Our adventure was nearing its end, and all we wanted was a Snickers. It was a ravenous craving that neither of us had felt for a common American candy before. We were on a mission. We walked down an isolated dirt road remembering there was a tiny shop down the way, an adobe bodega if you will. We passed a woman with incredible long black hair parted down the center. She was glaring at us dead in the eyes, it felt like she lit our souls on fire, or like she cursed us. We both looked away quickly swearing we had just come across some mystic or bruja, those eyes are burned into memory. We hurried along and finally ducked in through the tiny door of the bodega. We met a sweet woman inside so thrilled to have us. She enthusiastically brought us to the side of her shop, confused and curious, we followed her till we saw the floor covered with hundreds of scattering guinea pigs, cuy, a Peruvian delicacy. She was so excited to share her bounty as we looked in horror, knowing their upcoming fate! Sitting there was a gentle looking older man with a beautiful wise face. We smiled and nodded at him figuring the language barrier would prevent good conversation. Then in perfect English, with what even sounded like a New York accent he said “hey...so where you guys from?” It was a funny and welcome surprise, we chatted with our new friend then headed back to K'uychi with Oreos. No Snickers, but it was the next best thing made of high fructose corn syrup.
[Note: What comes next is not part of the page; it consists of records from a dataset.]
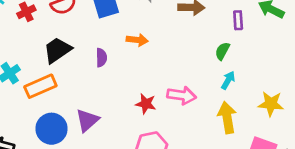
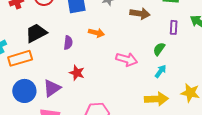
pink arrow: (182, 95) -> (127, 59), moved
red star: (146, 104) -> (77, 73), moved
yellow arrow: (227, 118) -> (156, 99), turned 90

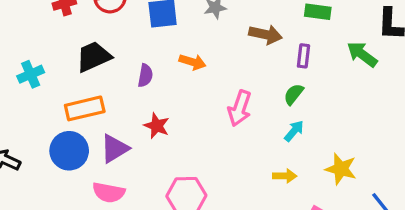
purple rectangle: (174, 27) -> (304, 56), moved
orange rectangle: (20, 58) -> (85, 108), moved
pink arrow: (127, 59) -> (240, 108), turned 90
yellow arrow: (156, 99) -> (285, 176), size x0.6

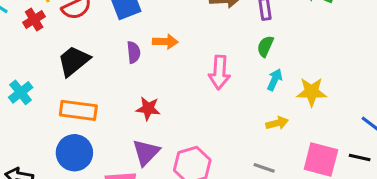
purple semicircle: (145, 76) -> (134, 52), moved
orange rectangle: (85, 108) -> (78, 110), turned 36
purple triangle: (115, 149) -> (146, 152), moved
yellow star: (341, 169) -> (312, 92), moved

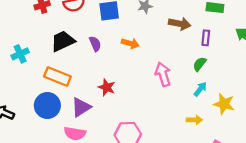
purple semicircle: (134, 52) -> (95, 44), moved, turned -32
pink arrow: (219, 72) -> (163, 74), turned 145
purple triangle: (146, 152) -> (81, 107), moved

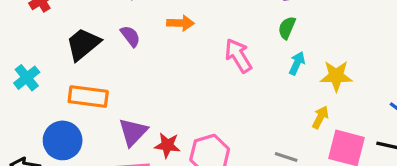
red star: (107, 87) -> (167, 145), moved
blue circle: (47, 106) -> (63, 140), moved
yellow arrow: (195, 120) -> (320, 117), moved, turned -48

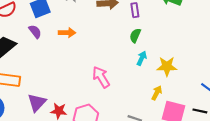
purple semicircle: (130, 36) -> (35, 32), moved
pink arrow: (238, 56) -> (101, 77), moved

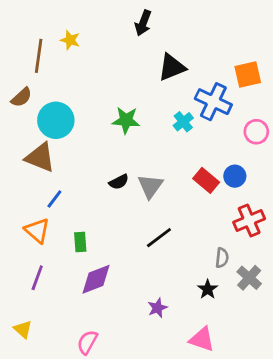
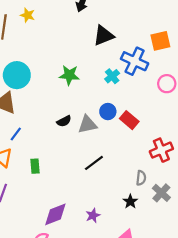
blue circle: (235, 176) -> (108, 112), moved
gray triangle: (150, 186) -> (87, 124), turned 42
purple diamond: (96, 279) -> (55, 214), moved

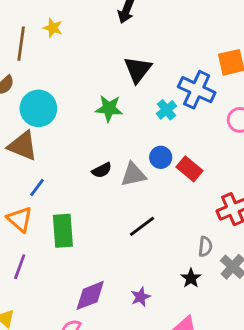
black triangle: (104, 35) -> (138, 70), moved, turned -30
green rectangle: (35, 166) -> (63, 231), size x1.6

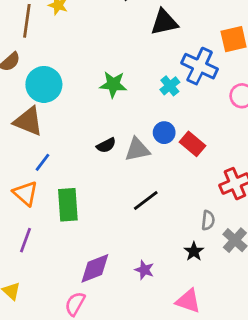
black triangle: (138, 70) -> (164, 22), moved, turned 40
purple star: (141, 297) -> (144, 270), turned -30

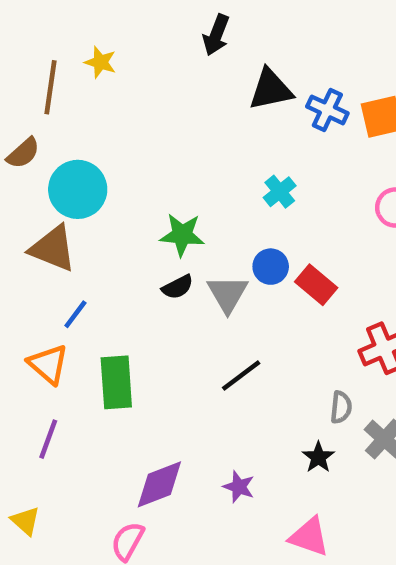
blue cross: (200, 66) -> (327, 110), moved, size x0.7
green star: (113, 84) -> (182, 235), moved
gray triangle: (137, 150) -> (228, 294), turned -48

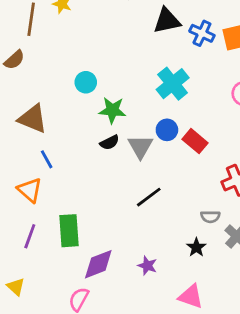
cyan circle: (78, 189) -> (86, 82), moved, size x0.6
cyan cross: (280, 192) -> (173, 84), size x1.6
blue line: (75, 314) -> (47, 159), turned -66
green rectangle: (116, 382) -> (69, 231), moved
gray semicircle: (341, 407) -> (210, 217), turned 84

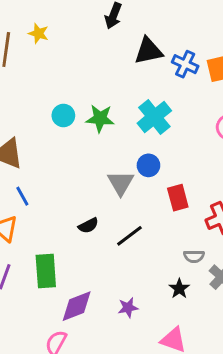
green star: (112, 110) -> (100, 118), moved
red rectangle: (195, 141) -> (178, 198), moved, turned 35
black semicircle: (110, 142) -> (88, 225), moved
purple star: (147, 266) -> (128, 308), turned -30

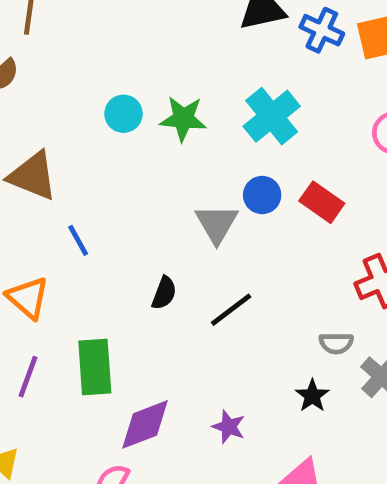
blue line: (22, 196) -> (78, 240), moved
red rectangle: (178, 198) -> (322, 202), moved, turned -40
black semicircle: (88, 225) -> (164, 293), turned -42
purple star: (128, 308) -> (229, 427), turned 30

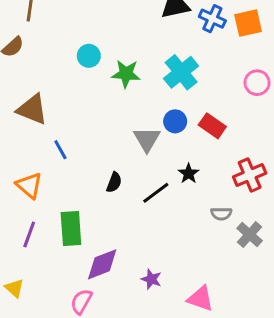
cyan circle: (124, 114) -> (89, 56), moved
black star: (312, 396) -> (189, 173), moved
purple star: (229, 427) -> (151, 279), moved

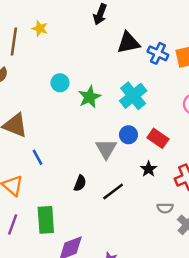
green star: (126, 74) -> (89, 97), turned -30
black star: (189, 173) -> (149, 169), moved

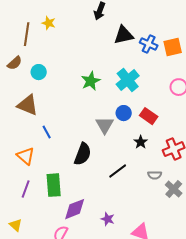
cyan circle: (60, 83) -> (39, 72), moved
black semicircle: (80, 183) -> (83, 154), size x1.6
black line: (113, 191) -> (118, 171), moved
Before we headed back to New York we wanted to experience the Salineras, the surreal salt mines near Maras that cascade down a canyon, each organic shaped pool encrusted with salt. They have been harvesting salt from these mines since the Incas. It was also suggested that we visit the Moray nearby, an otherworldly Incan ruin made of terraced circles, once used for irrigation. Our driver would practice Spanish with us as we drove through the beautiful rural lands, seeing local farmers and herds of fluffy sheep. We had our last night in our cozy casita, sipping tea by the fire, recalling our great adventure. The next day we walked through the beautiful K'Uychi garden for the last time and headed to the Cusco airport. While there we used up our last Peruvian coins to buy a Snickers. A satisfying way to head back to America.

It’s taken a long time to process this trip, between creating our book, Selva Fantasma, and an exhibition of our images. Once home my fascination with textiles continued. I'd see strangers wearing beautiful fabric, especially on the subway, and try to extract the woven pattern. I soon enrolled in a table loom weaving course at the Fashion Institute of Technology, where I learned the complicated process of warping a loom and how to weave basic patterns. I would go into the studio during open hours and experiment, pushing beyond what I was learning in class. Soon I had the idea to create handwoven jewelry. I first wove delicate chains into the fibers, adhering to the notion that jewelry had to be made of precious metals. I quickly ditched that paradigm and began to focus on jewelry solely made of fiber. It lit me up, and within a year I took part in an artist residency in Cappadocia, Turkey, which was another life changing experience. There I focused on weaving new jewelry pieces and patterns, and dyeing fabric for the villagers to wear as head scarves. When I returned home I was ready to find a studio space nearby in Brooklyn, and devoted myself to creating LESH Handwoven Jewelry, born out of following gut instincts, and late night fortuitous flight browsing.